== Tarefas a realizar ==
1 > Responda às seguintes perguntas sobre o excerto acerca da suspensão dos tratamentos:
(a) Em que territórios se manifesta esta realidade de forma mais grave?
(b) Para quem podem ser principalmente gravosas as consequências clínicas da suspensão dos tratamentos?
(c) De que forma afeta o Serviço Nacional de Saúde a necessidade de deslocação aos centros de saúde para alterar as receitas?
2 > Indique se cada afirmação concorda com o excerto acerca da suspensão dos tratamentos e cite as palavras que o comprovam:
(a) O responsável do estudo considera que esta realidade é mais grave nas grandes cidades.
(b) A deslocação aos centros de saúde para alterar as receitas tem um impacto económico na vida das pessoas.
(c) A sobrecarga do Serviço Nacional de Saúde é apresentada como necessária.

== Secção do documento ==
----------------
Reconhecendo que esta realidade se manifesta de uma forma mais grave nos territórios de baixa densidade, o responsável do estudo chama a atenção para “as consequências clínicas” resultantes da suspensão dos tratamentos, que podem ser gravosas, principalmente, para quem padece de doenças crónicas e está dependente da toma diária de um qualquer medicamento. Acresce que a necessidade de deslocação aos centros de saúde para alterar as receitas tem um “impacto económico” na vida das pessoas e sobrecarrega o Serviço Nacional de Saúde de forma “desnecessária”.
----------------
== Registos de dados ==
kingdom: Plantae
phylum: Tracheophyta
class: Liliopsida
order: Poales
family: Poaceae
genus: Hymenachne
----------------
== Respostas numeradas ==
1 >
(a) Nos territórios de baixa densidade.
(b) Para quem padece de doenças crónicas e está dependente da toma diária de um qualquer medicamento.
(c) Sobrecarrega-o de forma "desnecessária".

2 >
(a) Não: «se manifesta de uma forma mais grave nos territórios de baixa densidade».
(b) Sim: «a necessidade de deslocação aos centros de saúde para alterar as receitas tem um “impacto económico” na vida das pessoas».
(c) Não: «sobrecarrega o Serviço Nacional de Saúde de forma “desnecessária”».